Last February, Durham Tech also announced plans for an affordable housing neighborhood near campus. The development would provide 124 affordable housing units, with leasing applications set to open in fall 2024. More than 50% of Durham Tech students said they experienced housing insecurity in the previous 12 months, according to a 2019 survey of 700-plus students. Affordable housing is Durham County’s top health priority, according to the 2021 health report.
“I’m really inspired by that type of out of box thinking that Durham has, even with that initiative,” Clark Jones. “I’m always thinking about health and optimal health within our community.”
Beyond the numbers
Some of the impacts the college makes are harder to measure, Oakley Ockert said. Statistics about Durham Tech’s contributions to the economy, for instance, don’t necessarily highlight the ripple effects made by programs like the mobile health lab.
“Our students are able to rotate on that van and learn from Dr. Cho and his team and have a community health experience that they would never have gotten otherwise,” Oakley Ockert said. “And we have students that have now decided that they want to go into community medicine, family medicine because of their experience on the van.”
One such student, Kathleen Luxmore, 29, enrolled at Durham Tech last fall in EKG Technician and Monitoring with the intent of becoming a physician assistant. She frequently served on the college’s mobile lab during that time.
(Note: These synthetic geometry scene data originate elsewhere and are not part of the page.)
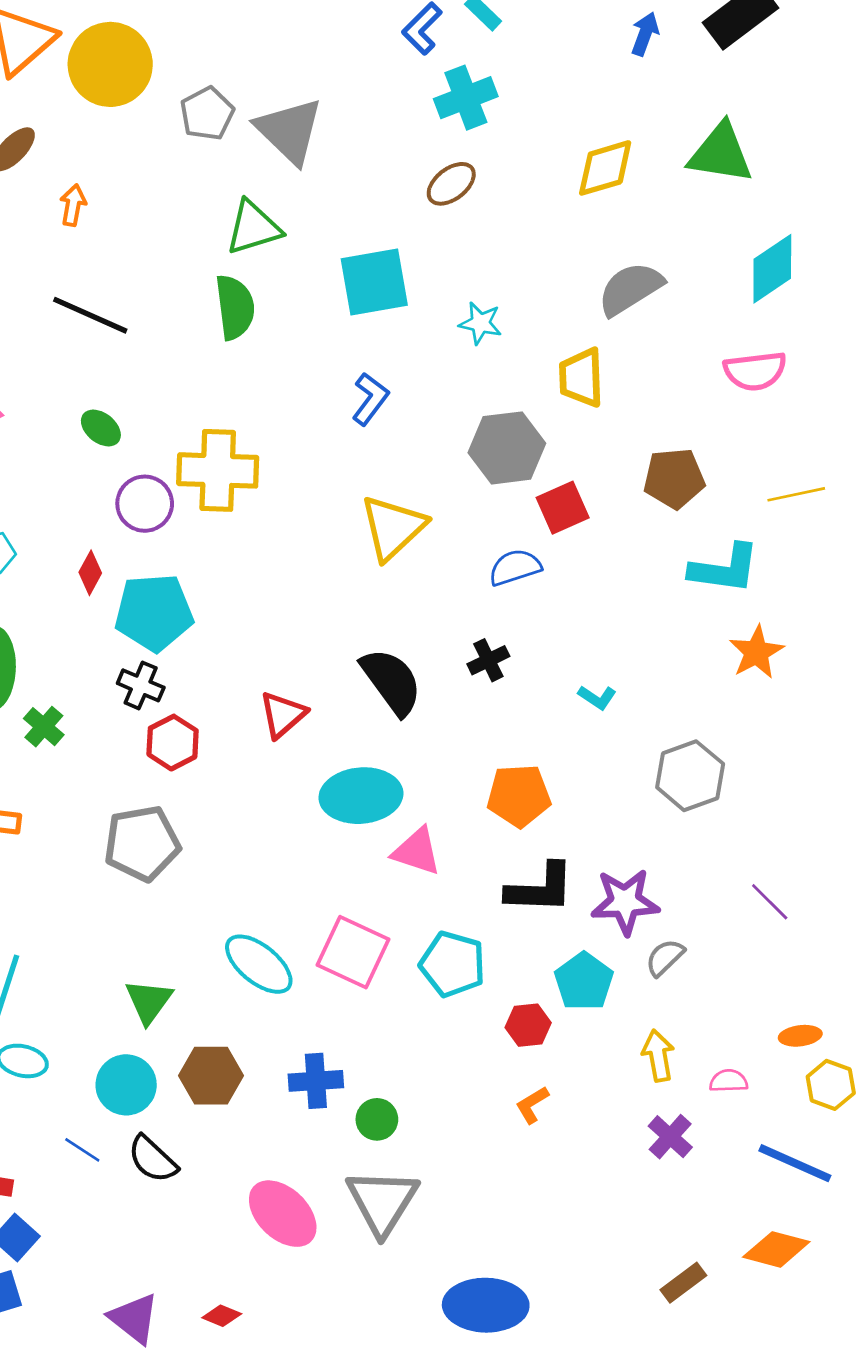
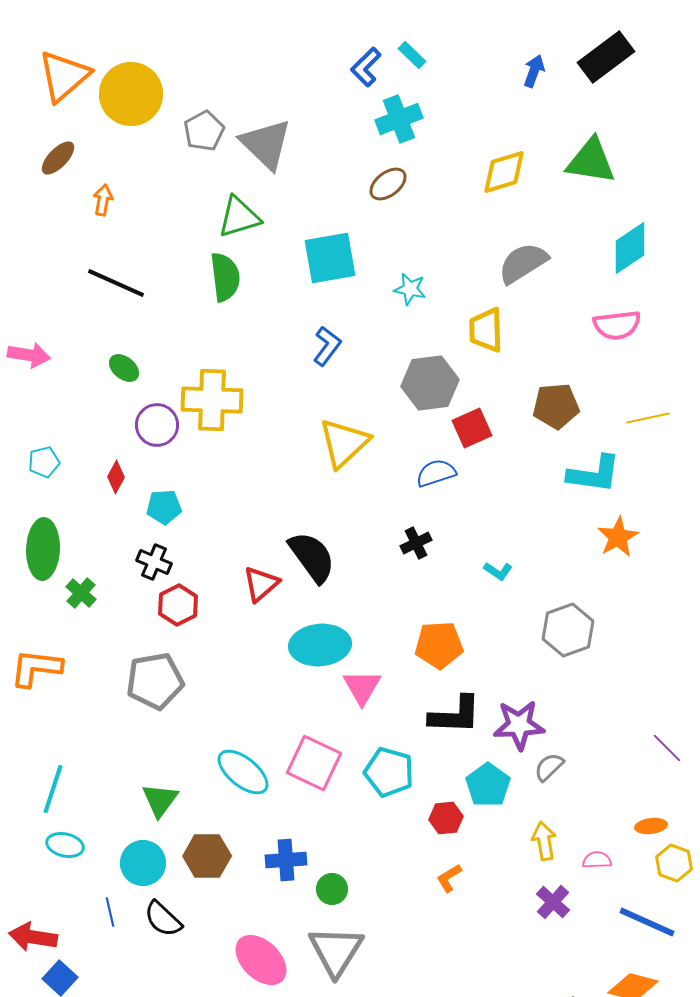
cyan pentagon: (154, 612) -> (164, 507), size x0.6
black semicircle: (391, 681) -> (312, 557), moved
pink triangle: (417, 851) -> (362, 687), turned 42
purple line: (770, 902) -> (667, 748), moved
blue line: (82, 1150) -> (110, 912), turned 44

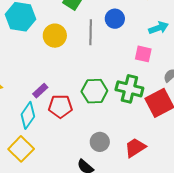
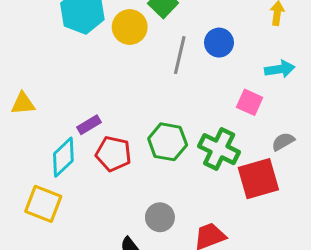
yellow circle: (55, 36) -> (130, 27), moved
yellow square: (21, 149) -> (43, 204), turned -35

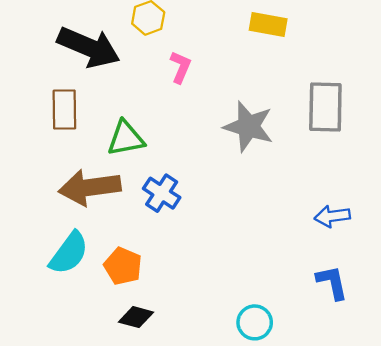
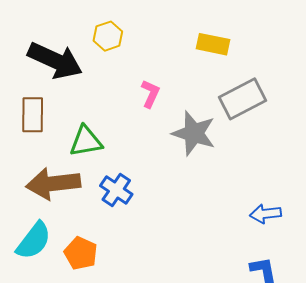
pink L-shape: (181, 67) -> (150, 94), moved
gray rectangle: (325, 107) -> (242, 99), moved, turned 60

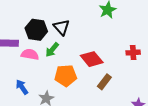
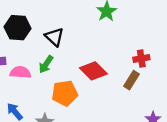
black hexagon: (36, 30) -> (18, 28), moved
brown rectangle: (104, 82) -> (131, 80), moved

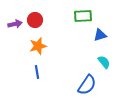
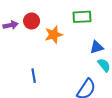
blue triangle: (100, 35) -> (97, 47), moved
orange star: (38, 46) -> (54, 35), moved

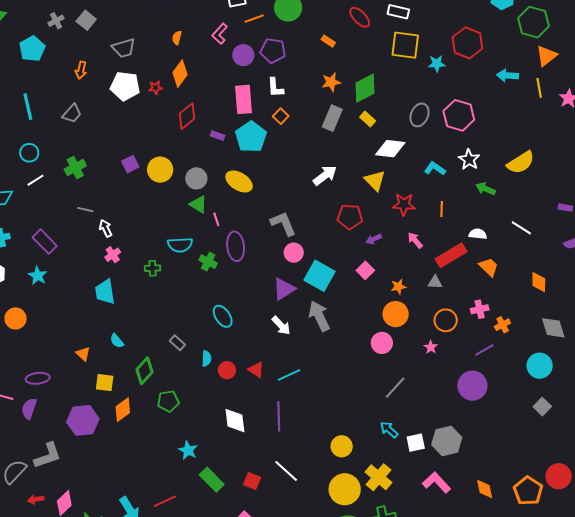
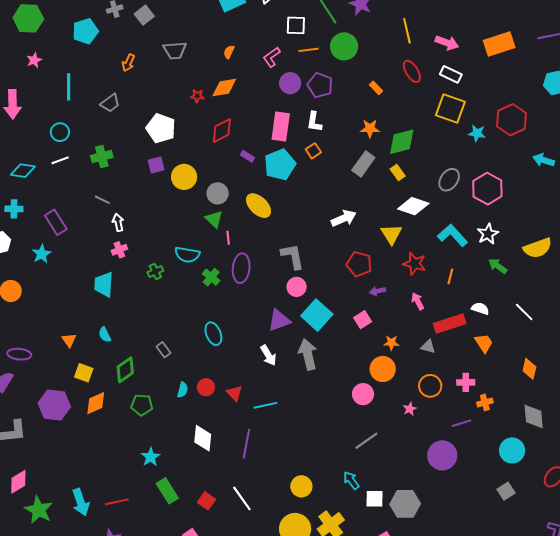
orange diamond: (180, 74) -> (224, 88), turned 32
white pentagon: (125, 86) -> (161, 128), moved
cyan L-shape: (435, 169) -> (453, 235), size x1.4
green cross: (153, 268) -> (155, 272), turned -35
cyan semicircle: (206, 358) -> (183, 390), moved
Eventually, she decided to instead pursue a Doctor of Medicine degree to provide mobile care in underserved communities.
“The experience of being able to volunteer in patient care is potentially really eye opening, because it may not be something that’s immediately apparent — knowing that kind of medicine is possible, outside a hospital setting,” Luxmore said. “And because it is such a necessary way to practice and the patients really need it, the more people know about it and get the inclination to practice, the better.”
Last summer, Luxmore moved to New Jersey to continue immuno-oncology research while prepping to take the MCAT. For three months after the move, she flew to Durham once a month to keep volunteering at the health lab.
Laughing, she explained: “Because I loved it so much.”